敗れても誇り…日本代表の「ONE TEAM」 元日本代表・藤井淳の南アフリカ戦解説

構成:スポーツナビ

空中戦でミスがなく、前半は接戦に

南アフリカに敗れ、目頭を押さえる日本代表WTB松島幸太朗 【Photo by Yuka SHIGA】

 ラグビー日本代表は20日、ワールドカップ日本大会の準々決勝で南アフリカ代表に3対26で敗れ、ベスト4進出はならなかった。ここまで4連勝だった日本代表が、この試合でなぜ苦しんだのか? 元日本代表の藤井淳氏(東芝)に話を聞いた。

――初の準々決勝でしたが、前半は3対5と競っていました。

 南アフリカが得意としているキックからの空中戦で、日本がミスなくキャッチできたことが大きかったです。
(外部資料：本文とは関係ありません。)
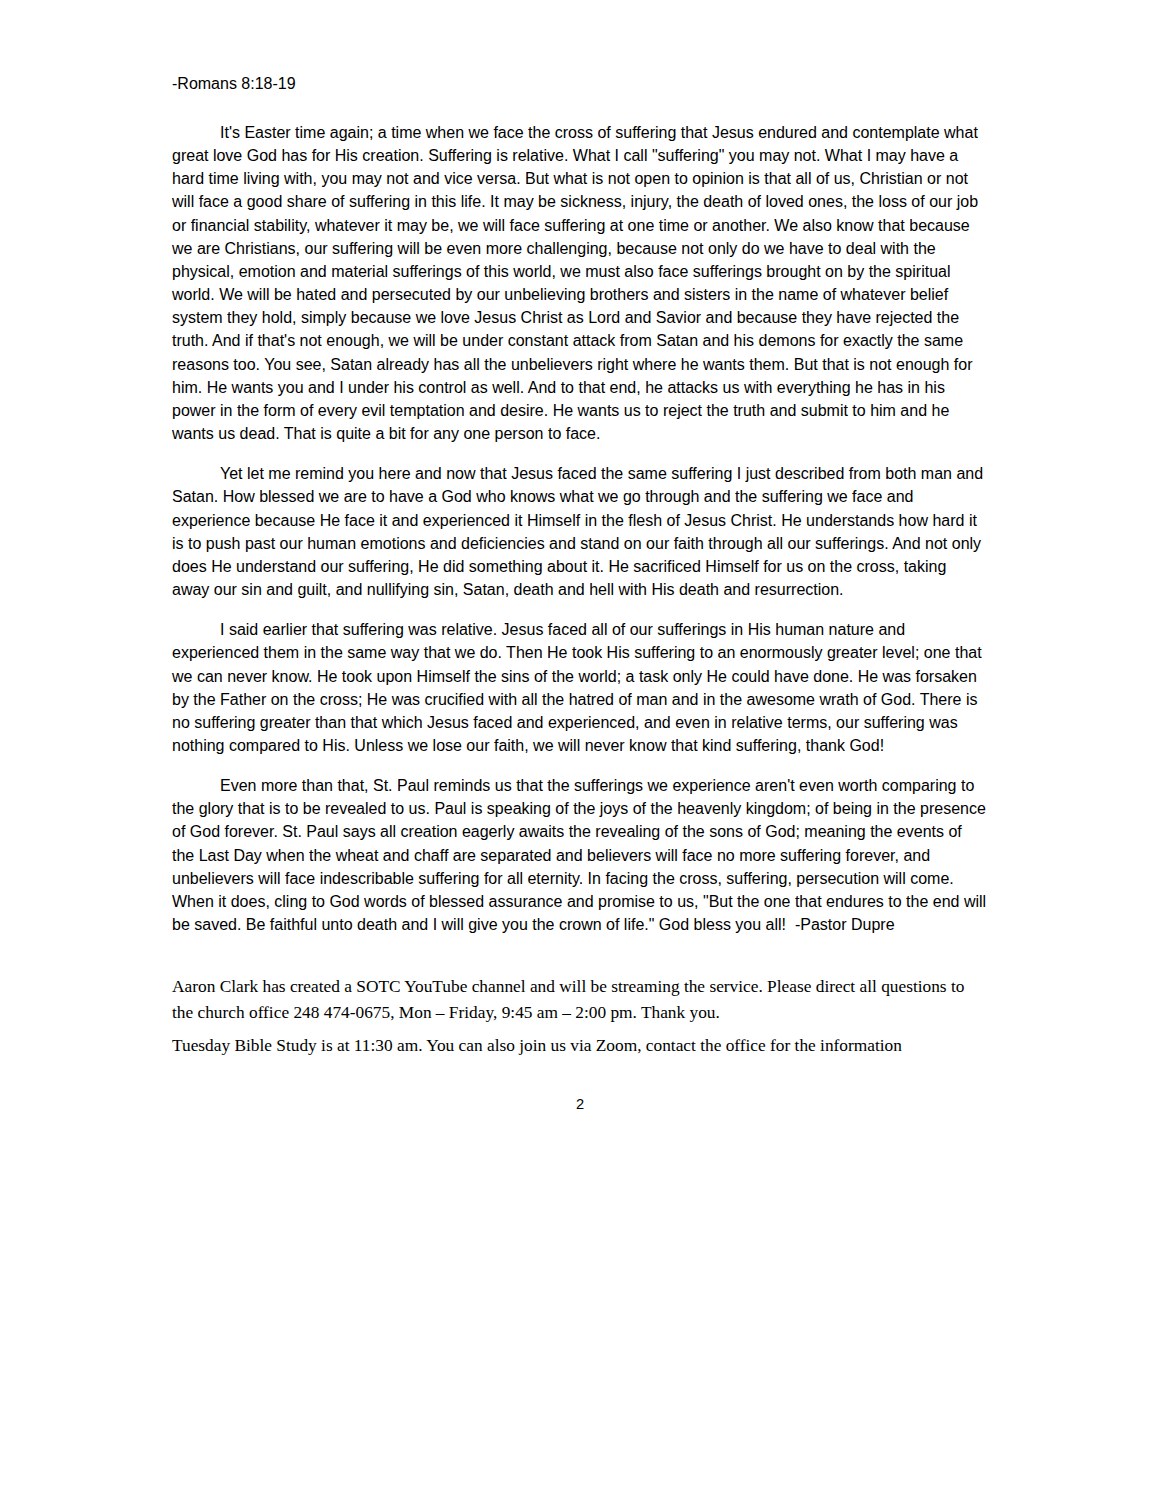-Romans 8:18-19
It's Easter time again; a time when we face the cross of suffering that Jesus endured and contemplate what great love God has for His creation. Suffering is relative. What I call "suffering" you may not. What I may have a hard time living with, you may not and vice versa. But what is not open to opinion is that all of us, Christian or not will face a good share of suffering in this life. It may be sickness, injury, the death of loved ones, the loss of our job or financial stability, whatever it may be, we will face suffering at one time or another. We also know that because we are Christians, our suffering will be even more challenging, because not only do we have to deal with the physical, emotion and material sufferings of this world, we must also face sufferings brought on by the spiritual world. We will be hated and persecuted by our unbelieving brothers and sisters in the name of whatever belief system they hold, simply because we love Jesus Christ as Lord and Savior and because they have rejected the truth. And if that's not enough, we will be under constant attack from Satan and his demons for exactly the same reasons too. You see, Satan already has all the unbelievers right where he wants them. But that is not enough for him. He wants you and I under his control as well. And to that end, he attacks us with everything he has in his power in the form of every evil temptation and desire. He wants us to reject the truth and submit to him and he wants us dead. That is quite a bit for any one person to face.
Yet let me remind you here and now that Jesus faced the same suffering I just described from both man and Satan. How blessed we are to have a God who knows what we go through and the suffering we face and experience because He face it and experienced it Himself in the flesh of Jesus Christ. He understands how hard it is to push past our human emotions and deficiencies and stand on our faith through all our sufferings. And not only does He understand our suffering, He did something about it. He sacrificed Himself for us on the cross, taking away our sin and guilt, and nullifying sin, Satan, death and hell with His death and resurrection.
I said earlier that suffering was relative. Jesus faced all of our sufferings in His human nature and experienced them in the same way that we do. Then He took His suffering to an enormously greater level; one that we can never know. He took upon Himself the sins of the world; a task only He could have done. He was forsaken by the Father on the cross; He was crucified with all the hatred of man and in the awesome wrath of God. There is no suffering greater than that which Jesus faced and experienced, and even in relative terms, our suffering was nothing compared to His. Unless we lose our faith, we will never know that kind suffering, thank God!
Even more than that, St. Paul reminds us that the sufferings we experience aren't even worth comparing to the glory that is to be revealed to us. Paul is speaking of the joys of the heavenly kingdom; of being in the presence of God forever. St. Paul says all creation eagerly awaits the revealing of the sons of God; meaning the events of the Last Day when the wheat and chaff are separated and believers will face no more suffering forever, and unbelievers will face indescribable suffering for all eternity. In facing the cross, suffering, persecution will come. When it does, cling to God words of blessed assurance and promise to us, "But the one that endures to the end will be saved. Be faithful unto death and I will give you the crown of life." God bless you all! -Pastor Dupre
Aaron Clark has created a SOTC YouTube channel and will be streaming the service. Please direct all questions to the church office 248 474-0675, Mon – Friday, 9:45 am – 2:00 pm. Thank you.
Tuesday Bible Study is at 11:30 am. You can also join us via Zoom, contact the office for the information
2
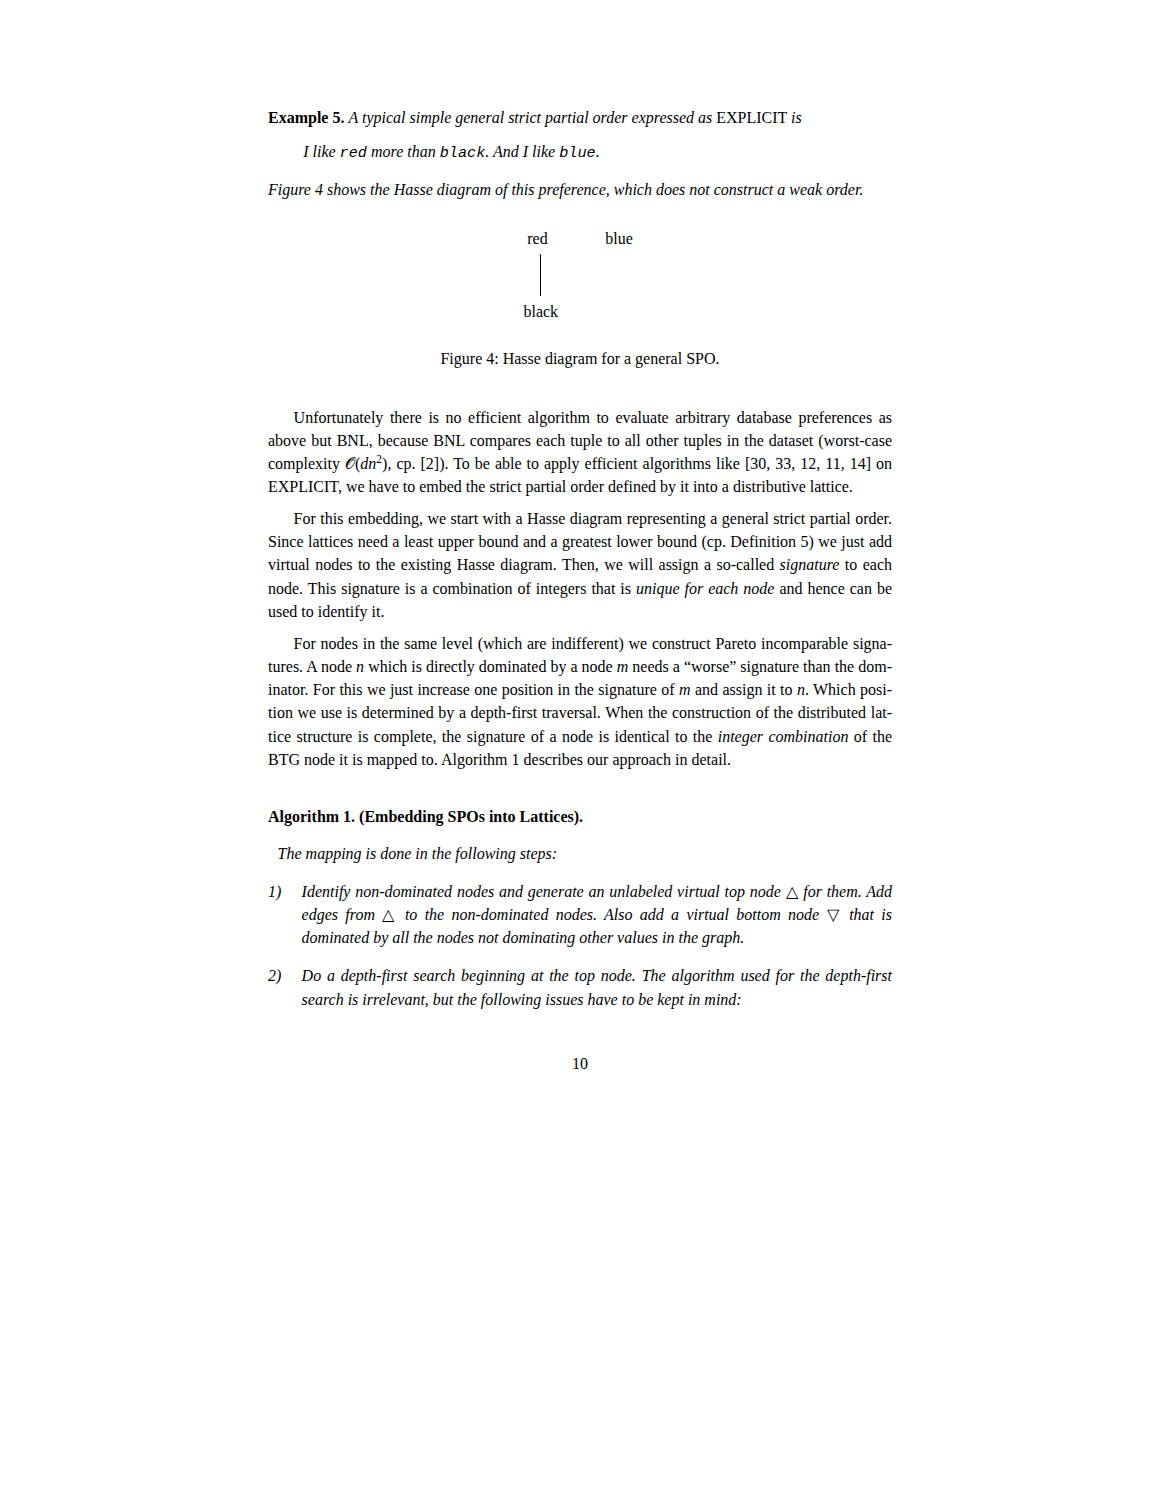Example 5. A typical simple general strict partial order expressed as EXPLICIT is
I like red more than black. And I like blue.
Figure 4 shows the Hasse diagram of this preference, which does not construct a weak order.
red blue
black
Figure 4: Hasse diagram for a general SPO.
Unfortunately there is no efficient algorithm to evaluate arbitrary database preferences as above but BNL, because BNL compares each tuple to all other tuples in the dataset (worst-case complexity 𝒪(dn2), cp. [2]). To be able to apply efficient algorithms like [30, 33, 12, 11, 14] on EXPLICIT, we have to embed the strict partial order defined by it into a distributive lattice.
For this embedding, we start with a Hasse diagram representing a general strict partial order. Since lattices need a least upper bound and a greatest lower bound (cp. Definition 5) we just add virtual nodes to the existing Hasse diagram. Then, we will assign a so-called signature to each node. This signature is a combination of integers that is unique for each node and hence can be used to identify it.
For nodes in the same level (which are indifferent) we construct Pareto incomparable signatures. A node n which is directly dominated by a node m needs a “worse” signature than the dominator. For this we just increase one position in the signature of m and assign it to n. Which position we use is determined by a depth-first traversal. When the construction of the distributed lattice structure is complete, the signature of a node is identical to the integer combination of the BTG node it is mapped to. Algorithm 1 describes our approach in detail.
Algorithm 1. (Embedding SPOs into Lattices).
The mapping is done in the following steps:
Identify non-dominated nodes and generate an unlabeled virtual top node for them. Add edges from to the non-dominated nodes. Also add a virtual bottom node that is dominated by all the nodes not dominating other values in the graph.
Do a depth-first search beginning at the top node. The algorithm used for the depth-first search is irrelevant, but the following issues have to be kept in mind:
10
キックをそのまま相手に取られると一気にピンチになりますが、安定してキャッチできていたので、ボールを保持する時間を長くすることができました。

 これはキャッチした選手のスキルが高いのはもちろんですが、ボールを追う相手選手と落下点の間に選手が入る「エスコート」と言われる動きが機能していました。
 ボールの落下点へ走る選手に対して、こちらが走るコースを変えてぶつかりにいくと反則なのですが、今日の日本は落下点と相手選手の最短コースに先に入っていたので反則にならず、相手の到着を遅らせました。時間としては一瞬なのですが、この少しだけ遅らせる動きが効いていたと思います。

力強かった南アフリカのタックル

日本代表はリーチ主将を中心に攻め込んだが、ノートライに抑えられた 【Photo by Yuka SHIGA】

――前半は攻める時間が増えましたが、トライには届きませんでした。

 ボールをキープしながら前に進んでいたのは良かったですし、要所で使っていたキックもバウンドが合えば……というシーンもありました。
 ただ、南アフリカのディフェンスラインの上がりが速く、個々のタックルが非常に強かったです。ボールを持って攻めているのに激しいタックルで押し戻されると厳しくなります。

――南アフリカのタックルの力強さは、これまでの相手とは違うように感じました。

 アイルランドやスコットランド相手には前に出ることができていましたが、南アフリカの力強さは一段上でした。フィジカルは日本も強くなりましたが、南アフリカはさらに上で世界最強クラスと言えます。

 ボールを持った選手が後ろに下げられるとフォローする選手はさらに後ろに戻ってからラックに入らなければいけません。こうした積み重ねで体力を奪われ、後ろに下げられているからラインを組むのが遅くなり、攻撃の勢いも生まれない……という悪循環になっていました。

 南アフリカの個々の選手のパワー、ディフェンスラインを何度も速く上げるフィットネスが素晴らしかったです。過去の南アフリカは体格とパワーを生かしてスローな展開で戦うイメージでしたが、日本の連続攻撃に対応できるだけの体力と粘り強さがありました。